In 1934 the urban district was enlarged to take in the residual rural parts of Stratton parish and the rest of Poughill parish, including the village. At the same time, the urban district's name was changed from "Stratton and Bude" to "Bude–Stratton". In 1947, Bude–Stratton Urban District Council bought Bude Castle (built 1830) to serve as its headquarters.

Bude–Stratton Urban District was abolished in 1974 under the Local Government Act 1972, with district-level functions passing to the new North Cornwall District Council. A successor parish called Bude–Stratton was created at the same time covering the area of the abolished urban district, with its parish council taking the name Bude–Stratton Town Council. North Cornwall was in turn abolished in 2009. Cornwall County Council then took on district-level functions, making it a unitary authority, and was renamed Cornwall Council.

==Sport==
The town is home to a number of sports teams including Bude RFC – the town's rugby club, and Bude Town – the local football club. Bude is the host town of the North Cornwall Cup, a large youth football event held every August. Bude & North Cornwall Golf Club is ideally situated within the town centre. Bude is also home to the Bude Cricket Club.

===Cornish wrestling===
There have been Cornish wrestling tournaments, for prizes, in Bude for at least a couple of centuries. Venues for tournaments included: the Castle grounds, Broadclose Hill and the Football ground.

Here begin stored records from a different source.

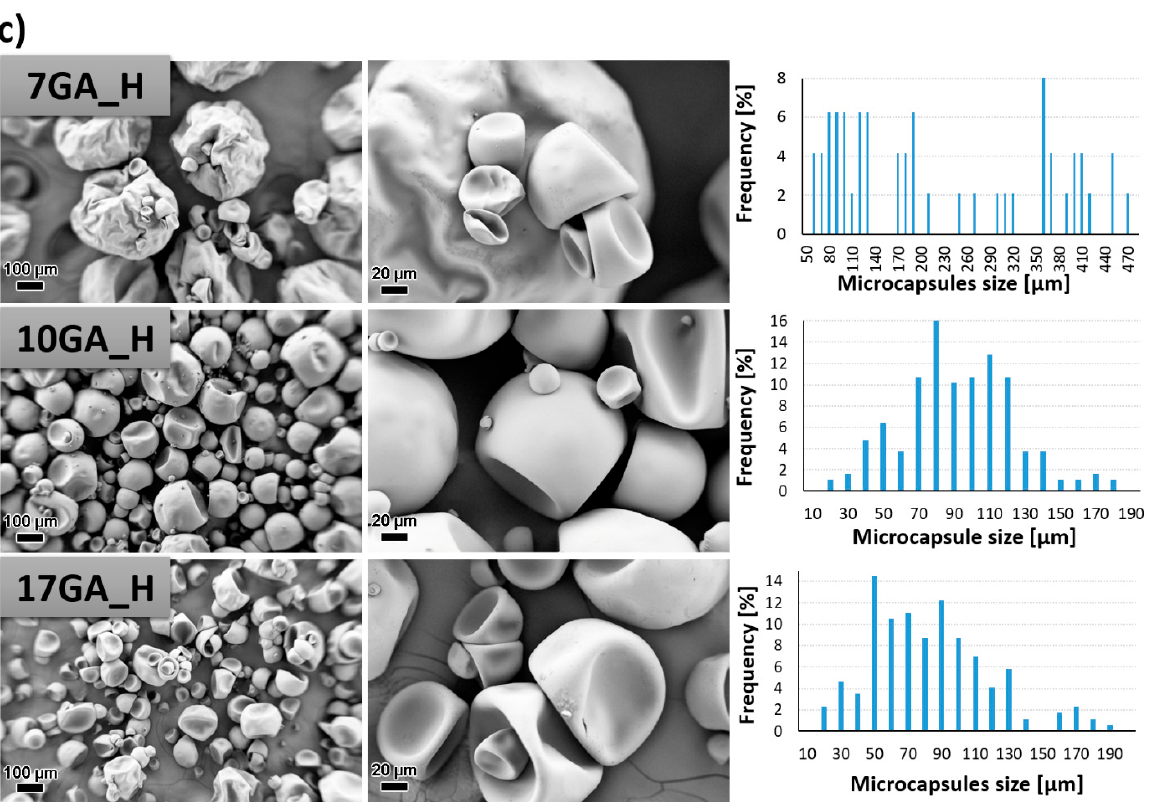
Figure 7. SEM micrographs taken under 200 × (left column) and 1000 × magnification (middle column) and size distribution of the prepared polyurethane (PU) microcapsules filled with isophorone diisocyanate (IPDI) (right column), prepared with various concentrations of gum arabic (GA) and prepolymer TDIprep_G ( a ), TDIprep_B ( b ) and TDIprep_H ( c ) .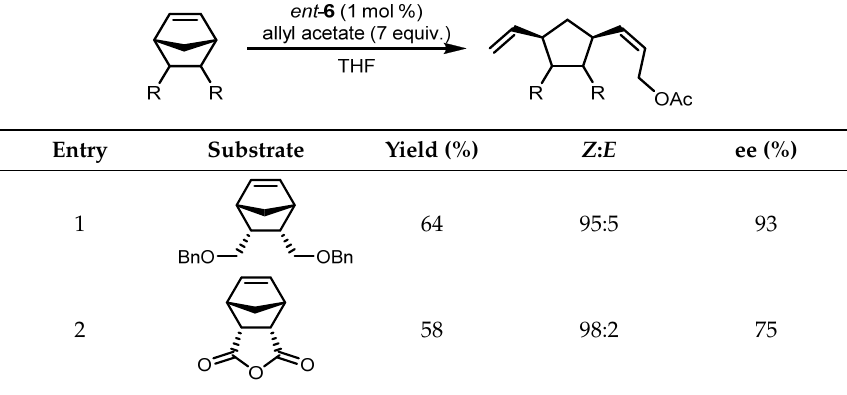
Figure 13. Curtin-Hammett effect of Fischer carbene in asymmetric ring-opening/cross metathesis (AROCM). ( a ) AROCM proceeding through an exo -intermediate; ( b ) AROCM proceeding through an endo -intermediate. Table 18. Z -Selective AROCM of norbornenes using the ent - 6 .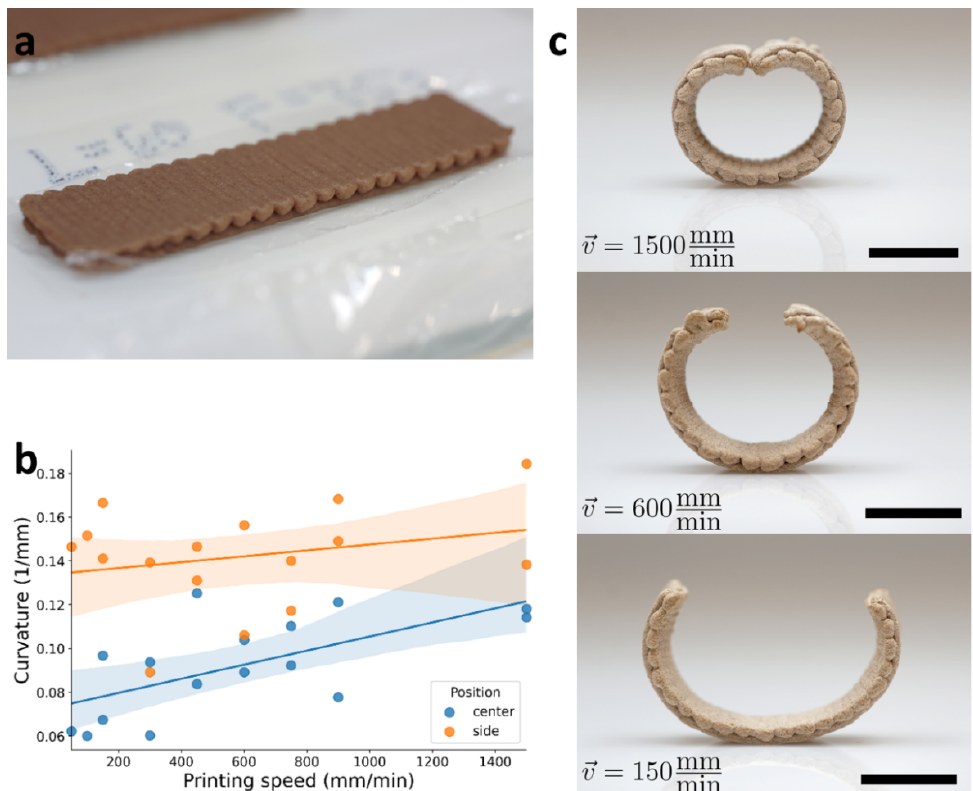
Figure 3. 90° oriented bilayers. ( a ) printed object “as printed”, wet length = 60 mm, wet width = 15 mm. ( b ) Curvature as a function of printing speed measured at two different locations: center and side, blue and orange markers, respectively. ( c ) Dried 3D warped objects at different velocities, scale bar indicates 10 mm, demonstrating an increased effect at higher velocities.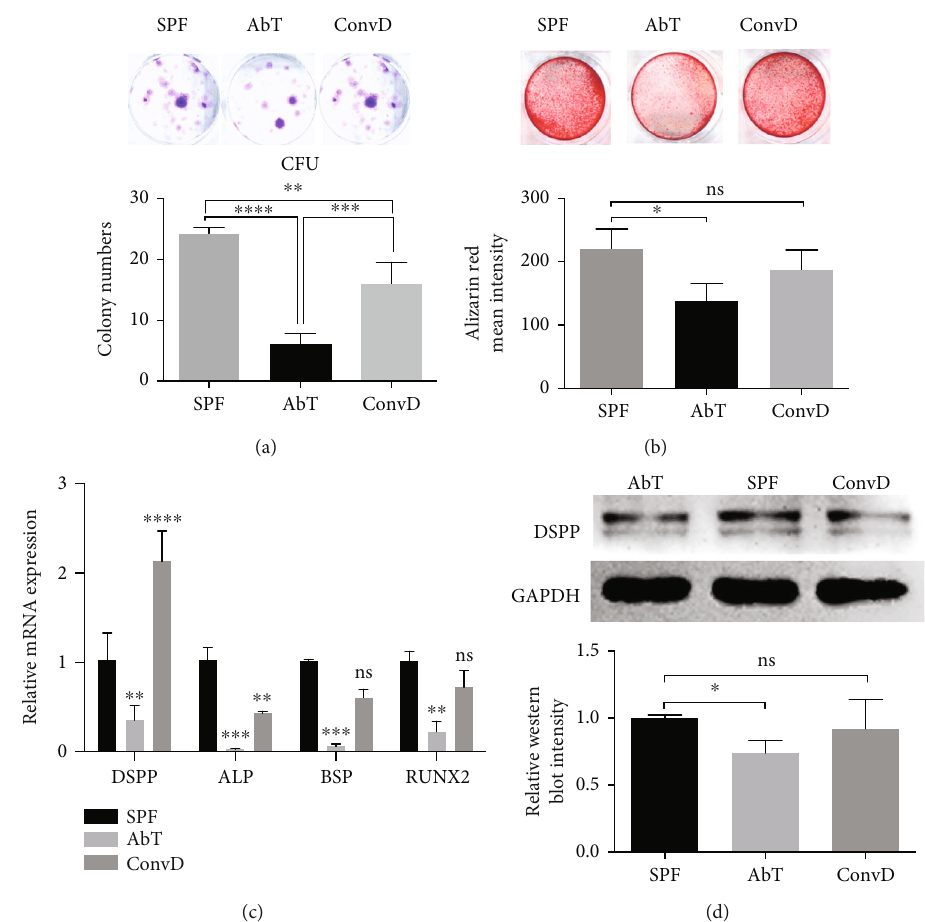
Figure 3: DPSCs from AbT mice exhibited impaired colony-forming ability and mineralized potential. (a) Colony-forming unit experiments showed that DPSCs derived from AbT mice had lower colony-forming rate compared to those from SPF and ConvD mice. (b) Alizarin red staining showed that AbT-derived DPSCs formed less mineralized nodule in vitro compared to SPF and ConvD groups. (c) Real-time PCR results showed that SPF-DPSCs exhibited higher expression of mineralization relative mRNA. (d) Western blot analysis showed that AbT- DPSCs expressed lower DSPP after osteo-/odontogenic induction in vitro . All experimental data were veri fi ed in at least three independent experiments. Error bars represent the SEM from the mean values. ∗∗∗∗ P < 0 : 0001 ; ∗∗∗ P < 0 : 001 ; ∗∗ P < 0 : 01 ; ∗ P < 0 : 05 . AbT: antibiotic treated; ConvD: conventionalized; SPF: speci fi c pathogen-free; DSPP: dentin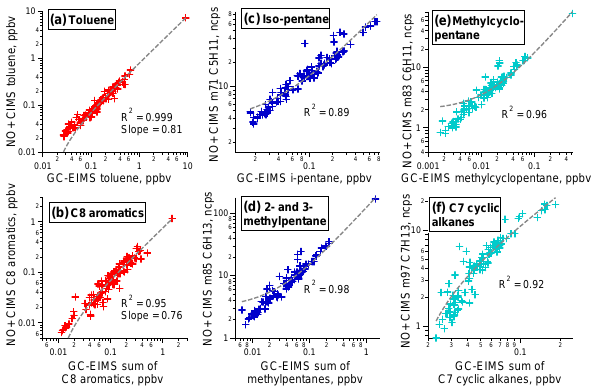
Figure 10. Correlations between VOCs measured with GC-EIMS and NO + ToF-CIMS in ambient air. The 1Hz NO + ToF-CIMS measurement is averaged to the 5min GC collection period. Or- thogonal least-squares linear best fits (ODR best fit) are shown with dashed lines. The lines appear curved due to log-scale axes. For several compounds (e.g., methylcyclopentane, 2- and 3- methylpentane), the single high outlier pulls the best fit slightly away from the data points at low mixing ratios. (a) Toluene. (b) C 8 aromatics: sum of ethylbenzene, o-xylene, m-xylene, and p-xylene. (c) Isopentane. (d) Sum of 2-methylpentane and 3-methylpentane. (e) Methylcyclopentane. (f) C 7 cyclic alkanes: sum of methylcyclo- hexane, ethylcyclopentane, and dimethylcyclopentane.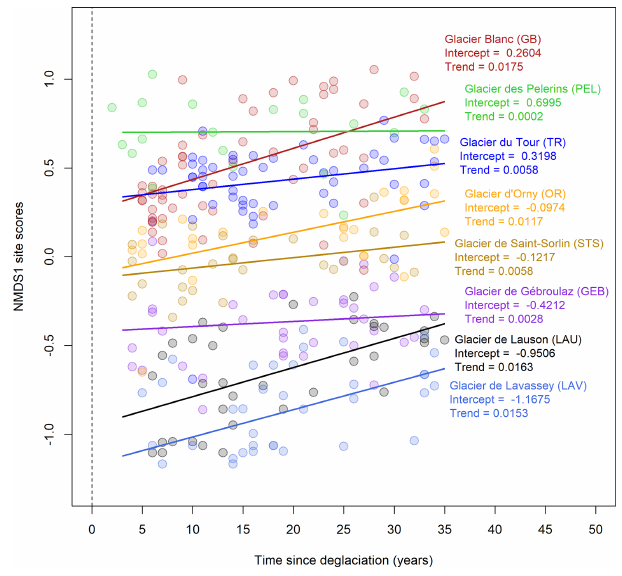
Figure 9. First axis scores of the NMDS according to time since deglaciation for the eight glacier forefields. Intercept and slope pa- rameters are based on linear models for each glacier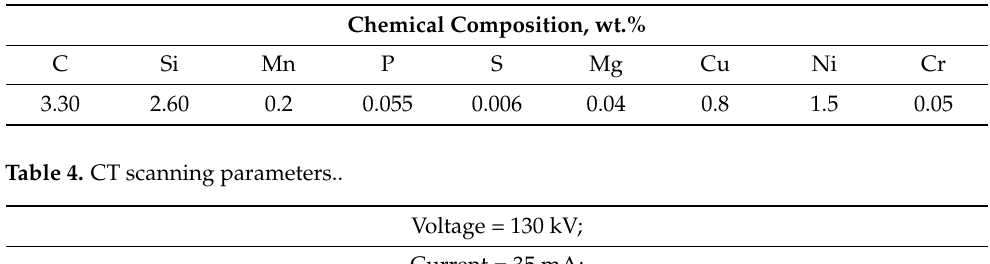
plates were placed vertically with the feeder on top, and were cast in green sand-dried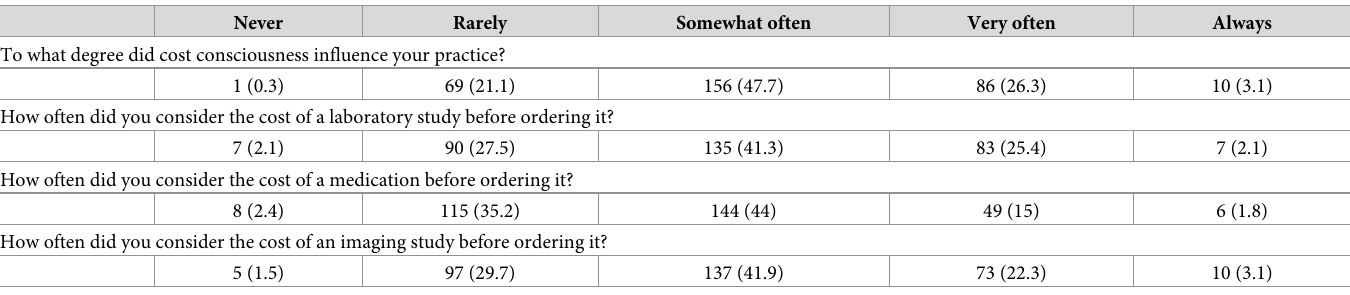
Table 2. Self-reported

See also Cornish wrestling in Poughill.

==Notable residents==

- Hannah Maynard (1834–1918), a Canadian photographer, best known for her portrait work and experimental photography involving photomontage and multiple exposures.
- Pamela Colman Smith (1878–1951), artist, illustrator, and writer, best known for designing the Rider-Waite-Smith deck of divinatory tarot cards for Arthur Edward Waite, lived and died in Bude.
- Archie Jewell (1888–1917), sailor, survived the sinking of the Titanic and its sister ship HMHS Britannic
- Jean Rhys (1890–1979), writer, lived in Bude in the 1950s and where she began her most successful novel, Wide Sargasso Sea
- George Mills (1896–1972), author of children's books, and his step-brother Arthur F. H. Mills (1887–1955), the crime and adventure novelist. Their grandfather Arthur Mills (1816–1898), an MP, lived nearby at Efford Down House.
- Sir Dudley Stamp (1898–1966), a leading British geographer; in his retirement he lived in Bude
- Sir Henry Gurney (1898–1951), a colonial administrator, high commissioner in Malaya, killed during the Malayan Emergency.
- Rennie Montague Bere (1907–1991), a British mountaineer, naturalist and nature conservationist. in his retirement, he lived in a nearby cottage, among his books are The Book of Bude and Stratton and The Nature of Cornwall.
- Vice-Admiral Sir Louis Le Bailly (1915– 2010), a Royal Navy officer who became director-general of intelligence
- Phil Diamond (born 1958), studied Astrophysical masers, director of the Jodrell Bank Centre for Astrophysics, 2006 to 2010.
- Tori Amos (born 1963), American singer-songwriter and pianist, has a home and studio in Bude.